Last week, Jodi Pearce, a health promoter at Windsor Essex Community Health Centre, received the inaugural Lifetime Achievement Award from Health Promotion Canada. This national award “recognizes passionate and visionary health promoters who, during their lifetimes, have made substantial contributions to the promotion of health … and health equity among communities, thereby empowering Canadians to achieve full life potential.” To help mark this milestone moment, we spoke with Pearce about the evolution of health promotion and unleashing the profession’s full potential in the context of comprehensive primary health care.

You’ve worked in a Community Health Centre for nearly three decades, many of them working as a health promoter. Can you speak to why the health promoter role is so crucial in delivering comprehensive primary health care? How is the health promoter role different in the context of a CHC?

I feel that health promotion in primary health care is definitely an approach that extends beyond services one would receive in the traditional health care system. Customarily ‘health care’ consisted of a diagnosis and treatment regime. In more recent years, practitioners are recognizing all of the services and factors that play a part in health, such as income, housing, education, and the environment. Working collaboratively at a CHC, a health promoter is able to assist with the identification of risk factors and prevention of chronic disease, and utilize the resources that exist to assist a client in addressing their individual situation. Health promoters in a CHC, I feel, have a uniquely wonderful opportunity to assess needs, and then design and facilitate programs and services that are necessary in their community. It isn’t a one-size-fits-all approach, and so incorporating health promotion into a CHC makes a lot of sense for addressing the unique needs in one’s community.

Health promotion is sometimes narrowly misunderstood as solely being chronic disease and lifestyle education and prevention, such as stop smoking programs. Can you talk about how you’ve seen the profession evolve?

I feel it is a profession that has gained a lot of momentum over the years. It has moved from a ‘nice idea’ in the early 1990s to some very credible work done across the province. It has grown to incorporate disciplines such as public health, medicine, epidemiology, sociology, psychology, economics and social work.

What are some of the ways that health promoters are uniquely positioned as part of an interprofessional primary health care team to help bridge barriers to good health and wellbeing by addressing factors that impact health equity?

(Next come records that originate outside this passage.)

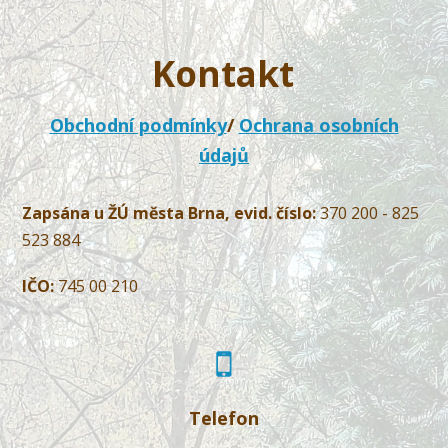
Kontakt
Obchodní podmínky
/
Ochrana osobních
údajů
Zapsána u ŽÚ města Brna, evid. číslo:
370 200 - 825
523 884
IČO:
745 00 210
Telefon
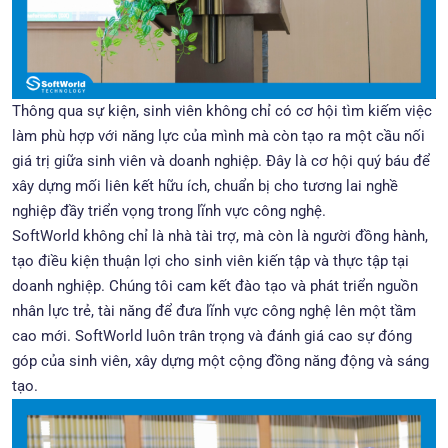
Thông qua sự kiện, sinh viên không chỉ có cơ hội tìm kiếm việc
làm phù hợp với năng lực của mình mà còn tạo ra một cầu nối
giá trị giữa sinh viên và doanh nghiệp. Đây là cơ hội quý báu để
xây dựng mối liên kết hữu ích, chuẩn bị cho tương lai nghề
nghiệp đầy triển vọng trong lĩnh vực công nghệ.
SoftWorld không chỉ là nhà tài trợ, mà còn là người đồng hành,
tạo điều kiện thuận lợi cho sinh viên kiến tập và thực tập tại
doanh nghiệp. Chúng tôi cam kết đào tạo và phát triển nguồn
nhân lực trẻ, tài năng để đưa lĩnh vực công nghệ lên một tầm
cao mới. SoftWorld luôn trân trọng và đánh giá cao sự đóng
góp của sinh viên, xây dựng một cộng đồng năng động và sáng
tạo.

The chance to be creative and the access to so many resources both play a role in being able to design and deliver programs that are outside of the box of “treatment.” The flexibility and support from community members and other CHC staff alike are what I think help to position a health promoter uniquely. The role of a health promoter outside of a CHC can be much different or sometimes siloed into specific tasks such as grant-writing, and while that has its purpose, CHCs often allow more opportunities to take a project from paper to practice.

What are some of the things that health promoters do, and that you’ve done over the years, to ensure that the social determinants of health are being addressed in your community?

Health promotion is not something that can be done alone; partnerships are the key to success. As well, it is not always a single position or staff person who enables the work of health promotion, but instead it’s about incorporating a health promotion approach into everyone’s everyday practice. The ‘it takes a village’ mentality is the key to addressing the social determinants of health in any community.

What are some aspects of your work of which you are most proud?

Most recently, I would say the “Not My Kid” adolescent and opioid community forum was very successful. It was very well attended, and represented a great opportunity to inform community members non-judgmentally while trying to reduce stigma about specific substance use. It’s also served as a very adaptable turnkey project for other communities facing similar issues. [Editor's note: click here to check out Windsor Essex CHC's Teen Health programs and services.]

What can policy and decision-makers do to ensure that health promoters have the best possible impacts across Ontario on the health and wellbeing of people and communities?

Listen and work together. It’s all about the higher levels and grassroots coming to a middle ground, because there is certainly no shortage of work in the health promotion field!